**Task goal:**
Transcribe the material in full, exactly as written.

---- The data

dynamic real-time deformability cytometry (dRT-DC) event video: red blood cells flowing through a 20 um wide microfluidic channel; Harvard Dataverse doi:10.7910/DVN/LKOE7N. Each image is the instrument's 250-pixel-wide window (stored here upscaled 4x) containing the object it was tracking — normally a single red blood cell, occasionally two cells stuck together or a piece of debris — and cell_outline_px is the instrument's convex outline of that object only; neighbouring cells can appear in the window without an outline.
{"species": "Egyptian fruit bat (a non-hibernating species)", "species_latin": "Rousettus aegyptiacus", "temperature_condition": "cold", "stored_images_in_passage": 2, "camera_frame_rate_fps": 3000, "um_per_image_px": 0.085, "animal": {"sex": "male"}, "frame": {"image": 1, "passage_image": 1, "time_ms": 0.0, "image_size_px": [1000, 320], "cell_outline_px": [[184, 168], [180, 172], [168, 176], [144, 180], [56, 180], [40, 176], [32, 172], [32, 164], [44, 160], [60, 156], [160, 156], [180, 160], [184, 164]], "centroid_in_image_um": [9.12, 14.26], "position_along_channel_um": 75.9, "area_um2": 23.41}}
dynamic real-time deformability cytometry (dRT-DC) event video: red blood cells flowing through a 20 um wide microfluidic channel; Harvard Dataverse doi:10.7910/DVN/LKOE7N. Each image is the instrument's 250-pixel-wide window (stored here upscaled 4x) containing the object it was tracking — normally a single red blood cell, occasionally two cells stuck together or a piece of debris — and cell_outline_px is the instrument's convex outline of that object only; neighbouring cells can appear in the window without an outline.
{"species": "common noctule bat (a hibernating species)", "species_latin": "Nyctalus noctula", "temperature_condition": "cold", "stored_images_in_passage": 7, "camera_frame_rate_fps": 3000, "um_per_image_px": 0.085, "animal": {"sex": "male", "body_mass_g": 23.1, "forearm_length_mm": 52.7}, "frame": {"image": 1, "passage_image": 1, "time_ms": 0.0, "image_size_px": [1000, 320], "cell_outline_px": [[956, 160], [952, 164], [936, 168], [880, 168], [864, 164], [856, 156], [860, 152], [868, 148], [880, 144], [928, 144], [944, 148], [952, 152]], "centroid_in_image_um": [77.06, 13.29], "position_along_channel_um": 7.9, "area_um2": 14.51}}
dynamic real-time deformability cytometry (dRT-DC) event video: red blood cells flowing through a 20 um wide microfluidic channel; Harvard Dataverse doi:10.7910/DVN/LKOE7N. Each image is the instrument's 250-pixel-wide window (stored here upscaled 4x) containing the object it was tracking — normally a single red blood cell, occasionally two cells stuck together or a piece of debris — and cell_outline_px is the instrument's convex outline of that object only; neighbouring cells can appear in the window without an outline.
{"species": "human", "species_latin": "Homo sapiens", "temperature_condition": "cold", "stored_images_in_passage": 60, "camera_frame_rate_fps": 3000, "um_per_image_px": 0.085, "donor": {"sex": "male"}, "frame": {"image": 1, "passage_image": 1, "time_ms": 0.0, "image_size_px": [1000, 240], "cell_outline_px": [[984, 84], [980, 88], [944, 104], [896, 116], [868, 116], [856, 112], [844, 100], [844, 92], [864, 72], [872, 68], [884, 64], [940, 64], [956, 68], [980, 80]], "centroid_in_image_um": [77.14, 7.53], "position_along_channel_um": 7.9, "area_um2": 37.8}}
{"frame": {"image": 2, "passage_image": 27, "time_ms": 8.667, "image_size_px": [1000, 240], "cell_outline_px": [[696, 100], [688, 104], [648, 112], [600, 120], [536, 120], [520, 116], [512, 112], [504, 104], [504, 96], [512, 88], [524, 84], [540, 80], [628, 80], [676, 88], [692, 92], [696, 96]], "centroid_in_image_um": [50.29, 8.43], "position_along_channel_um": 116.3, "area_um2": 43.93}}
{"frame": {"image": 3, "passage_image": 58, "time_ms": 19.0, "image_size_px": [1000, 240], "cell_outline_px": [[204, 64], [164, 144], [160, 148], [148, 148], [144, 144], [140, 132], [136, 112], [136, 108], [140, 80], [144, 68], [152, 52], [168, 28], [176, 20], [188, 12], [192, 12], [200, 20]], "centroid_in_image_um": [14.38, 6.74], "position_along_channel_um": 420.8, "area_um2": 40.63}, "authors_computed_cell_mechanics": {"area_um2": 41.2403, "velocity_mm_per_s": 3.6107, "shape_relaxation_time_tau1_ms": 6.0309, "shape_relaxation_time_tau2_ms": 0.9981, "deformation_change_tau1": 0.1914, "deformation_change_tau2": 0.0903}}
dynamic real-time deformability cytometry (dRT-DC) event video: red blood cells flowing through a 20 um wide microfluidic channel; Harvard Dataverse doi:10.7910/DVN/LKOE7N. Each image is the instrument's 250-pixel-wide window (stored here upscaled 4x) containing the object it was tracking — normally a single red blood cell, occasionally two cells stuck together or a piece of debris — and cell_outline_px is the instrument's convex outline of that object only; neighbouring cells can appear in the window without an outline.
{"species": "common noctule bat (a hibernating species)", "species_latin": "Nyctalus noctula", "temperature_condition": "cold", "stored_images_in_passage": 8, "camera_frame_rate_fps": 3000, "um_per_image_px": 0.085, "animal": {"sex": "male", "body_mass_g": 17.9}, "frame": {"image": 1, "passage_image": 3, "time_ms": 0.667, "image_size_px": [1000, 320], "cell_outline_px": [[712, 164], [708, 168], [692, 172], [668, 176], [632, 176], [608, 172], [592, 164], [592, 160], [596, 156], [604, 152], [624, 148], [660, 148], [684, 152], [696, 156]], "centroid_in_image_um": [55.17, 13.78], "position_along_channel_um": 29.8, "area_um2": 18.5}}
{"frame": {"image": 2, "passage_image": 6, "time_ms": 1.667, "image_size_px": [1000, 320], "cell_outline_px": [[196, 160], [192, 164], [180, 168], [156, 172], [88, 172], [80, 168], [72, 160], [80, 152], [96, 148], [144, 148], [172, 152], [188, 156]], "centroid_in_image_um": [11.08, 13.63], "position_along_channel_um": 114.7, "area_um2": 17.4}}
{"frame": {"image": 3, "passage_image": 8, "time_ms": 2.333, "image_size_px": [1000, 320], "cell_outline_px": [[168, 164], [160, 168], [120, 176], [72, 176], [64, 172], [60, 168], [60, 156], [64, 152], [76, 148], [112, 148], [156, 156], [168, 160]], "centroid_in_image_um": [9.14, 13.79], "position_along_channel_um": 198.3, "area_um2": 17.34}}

--------

**Finished answer:**
dynamic real-time deformability cytometry (dRT-DC) event video: red blood cells flowing through a 20 um wide microfluidic channel; Harvard Dataverse doi:10.7910/DVN/LKOE7N. Each image is the instrument's 250-pixel-wide window (stored here upscaled 4x) containing the object it was tracking — normally a single red blood cell, occasionally two cells stuck together or a piece of debris — and cell_outline_px is the instrument's convex outline of that object only; neighbouring cells can appear in the window without an outline.
{"species": "Egyptian fruit bat (a non-hibernating species)", "species_latin": "Rousettus aegyptiacus", "temperature_condition": "cold", "stored_images_in_passage": 2, "camera_frame_rate_fps": 3000, "um_per_image_px": 0.085, "animal": {"sex": "male"}, "frame": {"image": 1, "passage_image": 1, "time_ms": 0.0, "image_size_px": [1000, 320], "cell_outline_px": [[184, 168], [180, 172], [168, 176], [144, 180], [56, 180], [40, 176], [32, 172], [32, 164], [44, 160], [60, 156], [160, 156], [180, 160], [184, 164]], "centroid_in_image_um": [9.12, 14.26], "position_along_channel_um": 75.9, "area_um2": 23.41}}
dynamic real-time deformability cytometry (dRT-DC) event video: red blood cells flowing through a 20 um wide microfluidic channel; Harvard Dataverse doi:10.7910/DVN/LKOE7N. Each image is the instrument's 250-pixel-wide window (stored here upscaled 4x) containing the object it was tracking — normally a single red blood cell, occasionally two cells stuck together or a piece of debris — and cell_outline_px is the instrument's convex outline of that object only; neighbouring cells can appear in the window without an outline.
{"species": "common noctule bat (a hibernating species)", "species_latin": "Nyctalus noctula", "temperature_condition": "cold", "stored_images_in_passage": 7, "camera_frame_rate_fps": 3000, "um_per_image_px": 0.085, "animal": {"sex": "male", "body_mass_g": 23.1, "forearm_length_mm": 52.7}, "frame": {"image": 1, "passage_image": 1, "time_ms": 0.0, "image_size_px": [1000, 320], "cell_outline_px": [[956, 160], [952, 164], [936, 168], [880, 168], [864, 164], [856, 156], [860, 152], [868, 148], [880, 144], [928, 144], [944, 148], [952, 152]], "centroid_in_image_um": [77.06, 13.29], "position_along_channel_um": 7.9, "area_um2": 14.51}}
dynamic real-time deformability cytometry (dRT-DC) event video: red blood cells flowing through a 20 um wide microfluidic channel; Harvard Dataverse doi:10.7910/DVN/LKOE7N. Each image is the instrument's 250-pixel-wide window (stored here upscaled 4x) containing the object it was tracking — normally a single red blood cell, occasionally two cells stuck together or a piece of debris — and cell_outline_px is the instrument's convex outline of that object only; neighbouring cells can appear in the window without an outline.
{"species": "human", "species_latin": "Homo sapiens", "temperature_condition": "cold", "stored_images_in_passage": 60, "camera_frame_rate_fps": 3000, "um_per_image_px": 0.085, "donor": {"sex": "male"}, "frame": {"image": 1, "passage_image": 1, "time_ms": 0.0, "image_size_px": [1000, 240], "cell_outline_px": [[984, 84], [980, 88], [944, 104], [896, 116], [868, 116], [856, 112], [844, 100], [844, 92], [864, 72], [872, 68], [884, 64], [940, 64], [956, 68], [980, 80]], "centroid_in_image_um": [77.14, 7.53], "position_along_channel_um": 7.9, "area_um2": 37.8}}
{"frame": {"image": 2, "passage_image": 27, "time_ms": 8.667, "image_size_px": [1000, 240], "cell_outline_px": [[696, 100], [688, 104], [648, 112], [600, 120], [536, 120], [520, 116], [512, 112], [504, 104], [504, 96], [512, 88], [524, 84], [540, 80], [628, 80], [676, 88], [692, 92], [696, 96]], "centroid_in_image_um": [50.29, 8.43], "position_along_channel_um": 116.3, "area_um2": 43.93}}
{"frame": {"image": 3, "passage_image": 58, "time_ms": 19.0, "image_size_px": [1000, 240], "cell_outline_px": [[204, 64], [164, 144], [160, 148], [148, 148], [144, 144], [140, 132], [136, 112], [136, 108], [140, 80], [144, 68], [152, 52], [168, 28], [176, 20], [188, 12], [192, 12], [200, 20]], "centroid_in_image_um": [14.38, 6.74], "position_along_channel_um": 420.8, "area_um2": 40.63}, "authors_computed_cell_mechanics": {"area_um2": 41.2403, "velocity_mm_per_s": 3.6107, "shape_relaxation_time_tau1_ms": 6.0309, "shape_relaxation_time_tau2_ms": 0.9981, "deformation_change_tau1": 0.1914, "deformation_change_tau2": 0.0903}}
dynamic real-time deformability cytometry (dRT-DC) event video: red blood cells flowing through a 20 um wide microfluidic channel; Harvard Dataverse doi:10.7910/DVN/LKOE7N. Each image is the instrument's 250-pixel-wide window (stored here upscaled 4x) containing the object it was tracking — normally a single red blood cell, occasionally two cells stuck together or a piece of debris — and cell_outline_px is the instrument's convex outline of that object only; neighbouring cells can appear in the window without an outline.
{"species": "common noctule bat (a hibernating species)", "species_latin": "Nyctalus noctula", "temperature_condition": "cold", "stored_images_in_passage": 8, "camera_frame_rate_fps": 3000, "um_per_image_px": 0.085, "animal": {"sex": "male", "body_mass_g": 17.9}, "frame": {"image": 1, "passage_image": 3, "time_ms": 0.667, "image_size_px": [1000, 320], "cell_outline_px": [[712, 164], [708, 168], [692, 172], [668, 176], [632, 176], [608, 172], [592, 164], [592, 160], [596, 156], [604, 152], [624, 148], [660, 148], [684, 152], [696, 156]], "centroid_in_image_um": [55.17, 13.78], "position_along_channel_um": 29.8, "area_um2": 18.5}}
{"frame": {"image": 2, "passage_image": 6, "time_ms": 1.667, "image_size_px": [1000, 320], "cell_outline_px": [[196, 160], [192, 164], [180, 168], [156, 172], [88, 172], [80, 168], [72, 160], [80, 152], [96, 148], [144, 148], [172, 152], [188, 156]], "centroid_in_image_um": [11.08, 13.63], "position_along_channel_um": 114.7, "area_um2": 17.4}}
{"frame": {"image": 3, "passage_image": 8, "time_ms": 2.333, "image_size_px": [1000, 320], "cell_outline_px": [[168, 164], [160, 168], [120, 176], [72, 176], [64, 172], [60, 168], [60, 156], [64, 152], [76, 148], [112, 148], [156, 156], [168, 160]], "centroid_in_image_um": [9.14, 13.79], "position_along_channel_um": 198.3, "area_um2": 17.34}}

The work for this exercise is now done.